Alors que les Américains célèbrent Halloween, la paralysie politique à Washington s’installe, avec une fermeture du gouvernement qui menace désormais de dépasser les deux mois. L’impasse, orchestrée selon certains par un exécutif plus préoccupé par ses propres intérêts, a des conséquences directes et douloureuses pour des millions de citoyens, notamment en matière d’accès à l’alimentation.
Pour la première fois de son histoire, le Département américain de l’Agriculture (USDA) va suspendre les versements du Programme d’assistance nutritionnelle supplémentaire (SNAP) à partir de ce samedi, justifiant cette décision par la fermeture administrative. Une mesure qui pourrait priver de nourriture près de 42 millions d’Américains, soit environ 12 % de la population.
Face à cette situation, 25 États et le District de Columbia ont déposé une plainte accusant l’administration Trump d’agir illégalement en coupant les aides alimentaires. La Maison Blanche a répliqué en affirmant qu’elle n’était pas légalement autorisée à aider les personnes affamées, tout en trouvant des fonds privés pour financer un projet de rénovation d’une salle de bal à hauteur de 300 millions de dollars (environ 277 millions d’euros).
Cette incongruité a suscité une vive critique. Certains observateurs comparent la situation à celle du célèbre dessin animé « C’est la grande citrouille, Charlie Brown », où les personnages attendent vainement l’arrivée d’une figure salvatrice. « Chaque année, la Grande Citrouille surgit du champ de citrouilles qu’elle considère comme le plus sincère », ironisait Linus dans le dessin animé. « Elle doit choisir celui-ci. Elle doit le faire. Je ne vois pas comment un champ de citrouilles peut être plus sincère que celui-ci. »

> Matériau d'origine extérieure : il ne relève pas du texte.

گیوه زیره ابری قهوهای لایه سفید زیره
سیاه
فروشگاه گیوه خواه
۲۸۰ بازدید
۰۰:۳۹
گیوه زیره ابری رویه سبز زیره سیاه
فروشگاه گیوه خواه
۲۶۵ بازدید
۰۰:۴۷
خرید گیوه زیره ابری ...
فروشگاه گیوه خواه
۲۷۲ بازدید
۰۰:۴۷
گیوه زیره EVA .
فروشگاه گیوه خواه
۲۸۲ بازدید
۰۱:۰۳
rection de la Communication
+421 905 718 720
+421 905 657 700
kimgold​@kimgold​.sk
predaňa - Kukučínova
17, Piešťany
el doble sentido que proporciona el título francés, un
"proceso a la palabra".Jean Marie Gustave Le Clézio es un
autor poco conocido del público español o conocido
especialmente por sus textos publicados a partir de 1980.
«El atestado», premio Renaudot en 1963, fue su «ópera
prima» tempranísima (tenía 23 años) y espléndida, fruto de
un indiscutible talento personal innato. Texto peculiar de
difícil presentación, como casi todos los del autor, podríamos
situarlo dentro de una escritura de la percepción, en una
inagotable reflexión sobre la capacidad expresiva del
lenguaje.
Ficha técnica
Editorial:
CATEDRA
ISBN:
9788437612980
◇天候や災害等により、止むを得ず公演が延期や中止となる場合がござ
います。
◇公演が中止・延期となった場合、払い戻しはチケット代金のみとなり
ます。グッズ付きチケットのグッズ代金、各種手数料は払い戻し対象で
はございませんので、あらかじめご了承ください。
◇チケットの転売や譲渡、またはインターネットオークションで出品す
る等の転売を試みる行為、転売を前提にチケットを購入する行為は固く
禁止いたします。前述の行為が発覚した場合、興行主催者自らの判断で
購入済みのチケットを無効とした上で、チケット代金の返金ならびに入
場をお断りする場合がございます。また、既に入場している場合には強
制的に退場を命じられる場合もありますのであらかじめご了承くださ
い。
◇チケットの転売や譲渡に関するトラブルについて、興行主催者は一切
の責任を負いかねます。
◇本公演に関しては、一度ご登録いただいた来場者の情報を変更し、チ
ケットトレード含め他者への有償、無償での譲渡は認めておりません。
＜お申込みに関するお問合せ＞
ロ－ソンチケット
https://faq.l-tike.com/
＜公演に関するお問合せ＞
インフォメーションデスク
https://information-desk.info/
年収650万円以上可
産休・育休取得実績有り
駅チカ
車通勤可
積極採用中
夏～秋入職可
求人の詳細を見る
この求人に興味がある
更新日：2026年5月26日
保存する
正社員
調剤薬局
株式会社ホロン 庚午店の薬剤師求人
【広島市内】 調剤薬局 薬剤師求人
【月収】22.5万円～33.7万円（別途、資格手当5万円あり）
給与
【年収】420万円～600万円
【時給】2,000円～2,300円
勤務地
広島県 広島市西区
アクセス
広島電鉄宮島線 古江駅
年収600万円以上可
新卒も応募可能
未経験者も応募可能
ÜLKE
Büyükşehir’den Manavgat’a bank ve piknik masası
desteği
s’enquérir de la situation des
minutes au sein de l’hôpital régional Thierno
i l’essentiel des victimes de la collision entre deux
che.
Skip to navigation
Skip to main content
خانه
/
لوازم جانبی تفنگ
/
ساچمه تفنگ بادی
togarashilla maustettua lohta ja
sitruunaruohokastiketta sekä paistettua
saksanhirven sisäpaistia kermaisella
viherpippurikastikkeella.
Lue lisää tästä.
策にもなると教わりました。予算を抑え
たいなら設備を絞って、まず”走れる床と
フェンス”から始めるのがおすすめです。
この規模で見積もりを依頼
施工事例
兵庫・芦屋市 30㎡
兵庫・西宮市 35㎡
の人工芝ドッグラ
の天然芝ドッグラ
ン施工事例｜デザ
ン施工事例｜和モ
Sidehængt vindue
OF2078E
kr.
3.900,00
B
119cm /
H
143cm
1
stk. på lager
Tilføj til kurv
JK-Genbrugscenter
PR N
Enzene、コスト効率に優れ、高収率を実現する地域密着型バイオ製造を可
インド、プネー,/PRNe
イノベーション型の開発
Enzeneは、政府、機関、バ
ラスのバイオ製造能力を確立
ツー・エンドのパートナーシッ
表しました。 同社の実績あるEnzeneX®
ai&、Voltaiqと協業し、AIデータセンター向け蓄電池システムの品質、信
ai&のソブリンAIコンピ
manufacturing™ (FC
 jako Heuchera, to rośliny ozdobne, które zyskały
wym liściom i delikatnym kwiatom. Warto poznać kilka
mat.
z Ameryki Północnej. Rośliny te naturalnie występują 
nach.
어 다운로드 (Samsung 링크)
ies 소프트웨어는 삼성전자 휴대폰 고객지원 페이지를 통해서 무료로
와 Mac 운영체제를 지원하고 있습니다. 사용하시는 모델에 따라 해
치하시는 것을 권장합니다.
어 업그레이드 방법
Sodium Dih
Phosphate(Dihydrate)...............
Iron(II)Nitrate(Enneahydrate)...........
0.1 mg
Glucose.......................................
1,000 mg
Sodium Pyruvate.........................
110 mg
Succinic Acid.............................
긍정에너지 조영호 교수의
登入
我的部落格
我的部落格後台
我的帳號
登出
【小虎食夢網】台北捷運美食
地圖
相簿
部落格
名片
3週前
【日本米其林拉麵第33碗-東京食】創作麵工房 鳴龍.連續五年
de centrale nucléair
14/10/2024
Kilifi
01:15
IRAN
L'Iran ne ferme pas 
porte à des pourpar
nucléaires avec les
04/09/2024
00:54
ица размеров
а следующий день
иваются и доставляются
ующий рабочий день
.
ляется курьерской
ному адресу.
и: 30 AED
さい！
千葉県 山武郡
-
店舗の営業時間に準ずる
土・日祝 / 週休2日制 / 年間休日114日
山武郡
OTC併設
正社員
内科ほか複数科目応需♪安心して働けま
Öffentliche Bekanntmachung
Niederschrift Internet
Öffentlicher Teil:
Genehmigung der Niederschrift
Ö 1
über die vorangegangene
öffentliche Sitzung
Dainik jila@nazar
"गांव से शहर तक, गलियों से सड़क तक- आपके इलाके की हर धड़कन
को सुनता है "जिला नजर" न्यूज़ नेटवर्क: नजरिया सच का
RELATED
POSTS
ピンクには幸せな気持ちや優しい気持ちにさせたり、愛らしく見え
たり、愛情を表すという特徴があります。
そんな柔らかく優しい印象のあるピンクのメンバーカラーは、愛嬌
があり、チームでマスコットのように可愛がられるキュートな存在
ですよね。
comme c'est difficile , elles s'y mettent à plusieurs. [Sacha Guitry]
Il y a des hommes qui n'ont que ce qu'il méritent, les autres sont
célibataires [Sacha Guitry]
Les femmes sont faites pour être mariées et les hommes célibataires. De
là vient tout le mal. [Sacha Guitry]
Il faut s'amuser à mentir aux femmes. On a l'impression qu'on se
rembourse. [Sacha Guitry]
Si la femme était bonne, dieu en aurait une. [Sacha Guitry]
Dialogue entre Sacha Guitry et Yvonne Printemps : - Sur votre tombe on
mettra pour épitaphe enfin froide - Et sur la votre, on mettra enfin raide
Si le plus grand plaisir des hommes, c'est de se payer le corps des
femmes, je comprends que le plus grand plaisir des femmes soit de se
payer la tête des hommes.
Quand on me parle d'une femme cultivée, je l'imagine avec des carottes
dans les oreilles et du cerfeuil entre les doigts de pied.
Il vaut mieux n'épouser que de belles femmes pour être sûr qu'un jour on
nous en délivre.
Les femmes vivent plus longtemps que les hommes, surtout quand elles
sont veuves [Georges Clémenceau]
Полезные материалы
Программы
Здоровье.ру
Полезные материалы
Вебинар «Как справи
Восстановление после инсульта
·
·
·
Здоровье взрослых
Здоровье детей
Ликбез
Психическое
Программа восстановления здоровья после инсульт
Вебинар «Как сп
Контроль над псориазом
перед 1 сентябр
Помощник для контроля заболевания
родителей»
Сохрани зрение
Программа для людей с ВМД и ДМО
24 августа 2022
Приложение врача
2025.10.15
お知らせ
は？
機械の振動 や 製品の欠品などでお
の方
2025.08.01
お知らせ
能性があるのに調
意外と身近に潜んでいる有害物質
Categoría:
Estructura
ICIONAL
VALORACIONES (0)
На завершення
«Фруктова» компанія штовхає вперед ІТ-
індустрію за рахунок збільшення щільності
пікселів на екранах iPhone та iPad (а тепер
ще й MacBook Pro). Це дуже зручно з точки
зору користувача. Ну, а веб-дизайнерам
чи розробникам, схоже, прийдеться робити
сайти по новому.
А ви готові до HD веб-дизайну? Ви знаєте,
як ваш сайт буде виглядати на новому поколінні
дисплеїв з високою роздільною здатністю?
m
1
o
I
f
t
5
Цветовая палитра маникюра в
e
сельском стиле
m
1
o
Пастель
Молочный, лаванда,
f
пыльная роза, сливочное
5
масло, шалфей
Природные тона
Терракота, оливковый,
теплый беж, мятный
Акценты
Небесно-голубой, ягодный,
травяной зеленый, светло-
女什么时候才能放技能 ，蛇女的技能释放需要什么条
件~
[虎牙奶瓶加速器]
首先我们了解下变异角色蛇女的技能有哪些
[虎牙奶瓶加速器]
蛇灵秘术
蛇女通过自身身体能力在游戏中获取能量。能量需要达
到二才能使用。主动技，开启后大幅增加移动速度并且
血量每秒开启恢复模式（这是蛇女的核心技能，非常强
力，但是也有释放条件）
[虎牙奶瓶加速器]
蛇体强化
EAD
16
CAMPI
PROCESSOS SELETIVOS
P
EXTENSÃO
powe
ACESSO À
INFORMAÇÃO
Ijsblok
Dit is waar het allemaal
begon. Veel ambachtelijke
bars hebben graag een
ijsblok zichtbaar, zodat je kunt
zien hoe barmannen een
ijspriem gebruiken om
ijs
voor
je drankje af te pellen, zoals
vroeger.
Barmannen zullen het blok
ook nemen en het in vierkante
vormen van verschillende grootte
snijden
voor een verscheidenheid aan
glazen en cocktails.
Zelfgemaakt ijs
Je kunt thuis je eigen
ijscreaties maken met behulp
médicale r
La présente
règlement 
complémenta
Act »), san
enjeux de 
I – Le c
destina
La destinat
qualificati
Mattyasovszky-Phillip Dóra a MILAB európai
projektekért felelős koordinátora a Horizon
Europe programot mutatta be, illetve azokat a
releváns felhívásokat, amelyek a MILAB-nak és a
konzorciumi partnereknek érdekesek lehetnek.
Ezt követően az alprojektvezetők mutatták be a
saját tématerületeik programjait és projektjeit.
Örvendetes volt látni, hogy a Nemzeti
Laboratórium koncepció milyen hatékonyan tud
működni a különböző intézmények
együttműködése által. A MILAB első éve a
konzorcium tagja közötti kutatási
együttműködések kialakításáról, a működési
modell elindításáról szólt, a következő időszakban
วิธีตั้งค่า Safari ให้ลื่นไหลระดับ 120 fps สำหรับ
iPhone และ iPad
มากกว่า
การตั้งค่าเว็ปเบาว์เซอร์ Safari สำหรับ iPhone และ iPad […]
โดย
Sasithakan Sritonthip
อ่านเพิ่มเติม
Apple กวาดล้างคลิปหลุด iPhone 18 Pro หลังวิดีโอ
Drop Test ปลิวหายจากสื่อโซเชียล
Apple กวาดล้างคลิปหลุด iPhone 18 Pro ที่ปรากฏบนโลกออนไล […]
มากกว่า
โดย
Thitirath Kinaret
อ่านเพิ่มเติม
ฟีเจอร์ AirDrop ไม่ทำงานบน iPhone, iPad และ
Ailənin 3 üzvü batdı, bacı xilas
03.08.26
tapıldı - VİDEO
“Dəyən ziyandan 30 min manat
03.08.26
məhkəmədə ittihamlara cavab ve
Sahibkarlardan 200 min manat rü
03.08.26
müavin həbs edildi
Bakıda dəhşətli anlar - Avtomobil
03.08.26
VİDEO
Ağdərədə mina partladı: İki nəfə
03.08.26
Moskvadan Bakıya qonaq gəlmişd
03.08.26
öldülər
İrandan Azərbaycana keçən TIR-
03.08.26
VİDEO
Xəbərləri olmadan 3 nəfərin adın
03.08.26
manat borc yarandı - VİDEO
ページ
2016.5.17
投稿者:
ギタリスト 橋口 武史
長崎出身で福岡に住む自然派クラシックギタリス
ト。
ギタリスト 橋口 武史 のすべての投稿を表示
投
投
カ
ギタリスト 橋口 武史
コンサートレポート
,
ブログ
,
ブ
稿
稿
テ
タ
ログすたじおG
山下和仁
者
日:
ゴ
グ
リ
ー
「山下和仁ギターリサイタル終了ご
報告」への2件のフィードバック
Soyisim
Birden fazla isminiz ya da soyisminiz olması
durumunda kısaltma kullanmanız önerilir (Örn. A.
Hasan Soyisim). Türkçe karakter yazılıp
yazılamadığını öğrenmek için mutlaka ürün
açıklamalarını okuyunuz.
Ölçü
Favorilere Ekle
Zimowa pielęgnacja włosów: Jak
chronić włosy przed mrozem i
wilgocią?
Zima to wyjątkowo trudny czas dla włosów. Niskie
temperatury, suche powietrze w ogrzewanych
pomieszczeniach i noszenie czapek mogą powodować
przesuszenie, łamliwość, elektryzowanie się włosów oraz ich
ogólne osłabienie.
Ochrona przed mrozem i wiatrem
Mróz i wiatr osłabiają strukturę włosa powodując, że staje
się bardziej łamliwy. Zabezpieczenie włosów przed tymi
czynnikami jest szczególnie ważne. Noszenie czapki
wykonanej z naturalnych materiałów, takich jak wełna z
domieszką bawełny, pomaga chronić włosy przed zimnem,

Mais, selon de nombreux analystes, l’espoir d’une intervention bienveillante est illusoire. Le président Trump, selon eux, semble uniquement préoccupé par ses propres intérêts. Lors d’une récente tournée à l’étranger, marquée par des turbulences aériennes, il a évoqué une multitude de sujets – l’Ukraine, les graines de soja, le fentanyl, les tarifs douaniers, les essais nucléaires – sans une seule mention de la crise gouvernementale ou des conséquences de la suspension des aides alimentaires.
« Le ciel est un peu agité ici », a-t-il plaisanté aux journalistes à bord d’Air Force One, avant de suggérer que les gens pourraient penser qu’il est malade, alors qu’il s’agissait simplement de turbulences. Un exemple, selon ses détracteurs, de sa capacité à détourner l’attention des problèmes réels.
L’administration Trump est également sous le feu des critiques pour d’autres décisions controversées, notamment la réduction du nombre de réfugiés autorisés à entrer aux États-Unis, avec une préférence accordée aux Sud-Africains blancs. De plus, le ministère de la Justice a mis en congé deux procureurs après qu’ils aient qualifié les participants à l’assaut du Capitole du 6 janvier 2021 de « foule d’émeutiers ». Parallèlement, une enquête est en cours sur le mouvement Black Lives Matter.
Certains démocrates craignent que, si Donald Trump est réélu, il ne cherche à abolir le vote anticipé et à utiliser la Garde nationale pour supprimer le vote dans les États démocrates. D’autres s’inquiètent de la possibilité d’une loi martiale et de la suspension des libertés civiles. De leur côté, les partisans de Trump craignent que les démocrates ne cherchent à le destituer et à poursuivre ses collaborateurs.
Au milieu de cette crise politique, des États comme le Kentucky s’efforcent de trouver des solutions pour nourrir les populations les plus vulnérables. « Il est temps pour lui d’intensifier ses efforts », a déclaré le gouverneur démocrate du Kentucky, Andy Beshear, lors d’une conférence de presse cette semaine.
Pour beaucoup, la situation actuelle rappelle un sentiment de désespoir et d’impuissance. Comme Charlie Brown, les Américains se sentent trahis et abandonnés, face à une réalité politique de plus en plus sombre et incertaine.